Exercise directions
Copy out again, unchanged, the listing below from the line that has "に参加して、紹介ごとに最初の年" through the line that has "て稼げる額に制限はありません。".

Provided entries
┌──

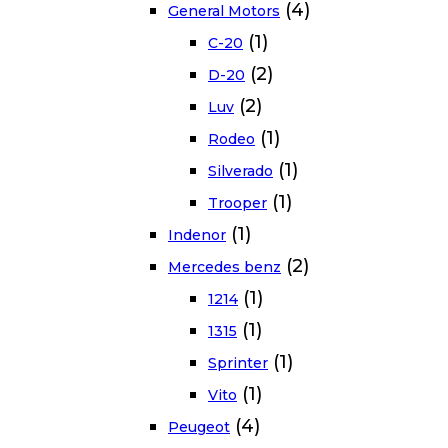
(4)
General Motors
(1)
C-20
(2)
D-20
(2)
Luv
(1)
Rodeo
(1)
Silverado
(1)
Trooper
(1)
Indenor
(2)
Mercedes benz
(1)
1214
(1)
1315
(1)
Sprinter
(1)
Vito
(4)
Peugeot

└──
┌──

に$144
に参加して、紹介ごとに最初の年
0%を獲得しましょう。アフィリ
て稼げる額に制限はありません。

└──

Response area
に参加して、紹介ごとに最初の年
0%を獲得しましょう。アフィリ
て稼げる額に制限はありません。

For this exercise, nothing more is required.